Scientists keep eye on 1st interstellar visitor, which some say could be an alien spacecraft

This artist's impression depicts what 'Oumuamua, the first known interstellar asteroid, might look like. This object seems to be dark red and highly elongated, about 400 meters long, and is unlike anything normally found in the solar system, astronomers say. (ESO/M. Kornmesser)

CAPE CANAVERAL, FL (WCMH/AP) — A strangely-shaped asteroid caught the attention of astronomers as it zoomed past a collection of telescopes in Hawaii last month.

The oblong shape was dubbed ‘Oumuamua, which means “scout” or “messenger” in Hawaii, Slate reports. 

Oumuamua is the first known interstellar object to pass through our solar system. It is different than other asteroids for several reasons. Oumuamua has an unusual shape and a hyperbolic trajectory, unlike the elliptical orbit that objects born in our solar system usually follow.

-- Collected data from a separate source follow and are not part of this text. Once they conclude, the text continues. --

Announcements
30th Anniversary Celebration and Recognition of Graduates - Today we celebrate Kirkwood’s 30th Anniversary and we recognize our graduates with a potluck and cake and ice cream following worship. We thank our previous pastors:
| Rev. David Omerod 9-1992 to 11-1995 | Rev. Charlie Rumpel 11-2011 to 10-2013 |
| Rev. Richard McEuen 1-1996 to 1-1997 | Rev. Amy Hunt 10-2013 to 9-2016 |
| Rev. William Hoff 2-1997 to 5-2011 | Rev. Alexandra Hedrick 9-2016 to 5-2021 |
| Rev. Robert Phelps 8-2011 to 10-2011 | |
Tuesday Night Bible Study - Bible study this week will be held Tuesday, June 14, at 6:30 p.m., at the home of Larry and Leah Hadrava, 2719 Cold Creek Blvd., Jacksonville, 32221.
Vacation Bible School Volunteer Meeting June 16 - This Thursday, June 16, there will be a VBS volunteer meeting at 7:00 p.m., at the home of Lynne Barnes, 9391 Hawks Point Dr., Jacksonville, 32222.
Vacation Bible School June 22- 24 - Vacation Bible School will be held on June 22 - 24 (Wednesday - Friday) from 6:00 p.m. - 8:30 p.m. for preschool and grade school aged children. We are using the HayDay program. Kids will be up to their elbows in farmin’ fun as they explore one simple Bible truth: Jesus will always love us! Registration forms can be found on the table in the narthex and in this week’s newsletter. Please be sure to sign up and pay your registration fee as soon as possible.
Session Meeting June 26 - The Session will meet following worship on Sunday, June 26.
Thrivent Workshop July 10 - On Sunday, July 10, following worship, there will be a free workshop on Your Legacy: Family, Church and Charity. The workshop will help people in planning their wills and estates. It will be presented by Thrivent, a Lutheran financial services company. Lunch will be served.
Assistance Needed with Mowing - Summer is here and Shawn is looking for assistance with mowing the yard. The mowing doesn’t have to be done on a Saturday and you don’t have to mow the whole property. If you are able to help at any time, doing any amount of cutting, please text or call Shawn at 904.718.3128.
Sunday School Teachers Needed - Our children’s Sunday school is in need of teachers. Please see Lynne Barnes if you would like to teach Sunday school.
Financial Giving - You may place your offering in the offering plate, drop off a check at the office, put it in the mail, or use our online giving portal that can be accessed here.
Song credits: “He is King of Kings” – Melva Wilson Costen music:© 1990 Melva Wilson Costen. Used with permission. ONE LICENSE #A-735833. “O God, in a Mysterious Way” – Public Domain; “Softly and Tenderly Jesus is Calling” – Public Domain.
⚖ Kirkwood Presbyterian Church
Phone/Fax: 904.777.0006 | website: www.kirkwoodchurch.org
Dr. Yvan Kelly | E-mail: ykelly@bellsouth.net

It also came into our solar system at a blistering pace.

“I’m surprised by the elongated shape — nobody expected that,” said astronomer David Jewitt of the University of California, Los Angeles, who led the observation team that reported on the characteristics.

This undated photo made available by the University of Hawaii shows the Pan-STARRS1 Observatory on Haleakala, Maui, Hawaii at sunset. In October 2017, the telescope discovered an object from another star system that’s passing through ours. It was given the name “Oumuamua,” which in Hawaiian means a messenger from afar arriving first. (Rob Ratkowski/University of Hawaii via AP)

It came from the direction of the constellation Lyra, which is 25 light-years away. Some scientists with Breakthrough Initiatives are scanning the object in search of any transmission signals in case this strange visitor was sent by an outlying alien civilization.

Scientists are certain this asteroid or comet originated outside our solar system. First spotted last month by the Pan-STARRS telescope in Hawaii, it will stick around for another few years before departing our sun’s neighborhood.

Jewitt and his international team observed the object for five nights in late October using the Nordic Optical Telescope in the Canary Islands and the Kitt Peak National Observatory near Tucson, Arizona.

At approximately 100 feet by 100 feet by 600 feet (30 meters by 30 meters by 180 meters), the object has proportions roughly similar to a fire extinguisher — though not nearly as red, Jewitt said in November. Others say it resembles a cigar. The slightly red hue — specifically pale pink — and varying brightness are remarkably similar to asteroids in our own solar system, he noted.

The object is so faint and so fast — it’s zooming through the solar system at 40,000 mph (64,000 kph) — it’s unlikely amateur astronomers will see it.

In a paper to the Astrophysical Journal Letters, the scientists report that our solar system could be packed with 10,000 such interstellar travelers at any given time. It takes 10 years to cross our solar system, providing plenty of future viewing opportunities, the scientists said.

Trillions of objects from other star systems could have passed our way over the eons, according to Jewitt.

It suggests our solar system ejected its own share of asteroids and comets as the large outer planets — Jupiter, Saturn, Uranus, Neptune — formed.

Why did it take so long to nail the first interstellar wanderer?

“Space is big and our eyes are weak,” Jewitt explained via email.

Anticipating more such discoveries, the International Astronomical Union already has approved a new designation for cosmic interlopers. They get an “I” for interstellar in their string of letters and numbers.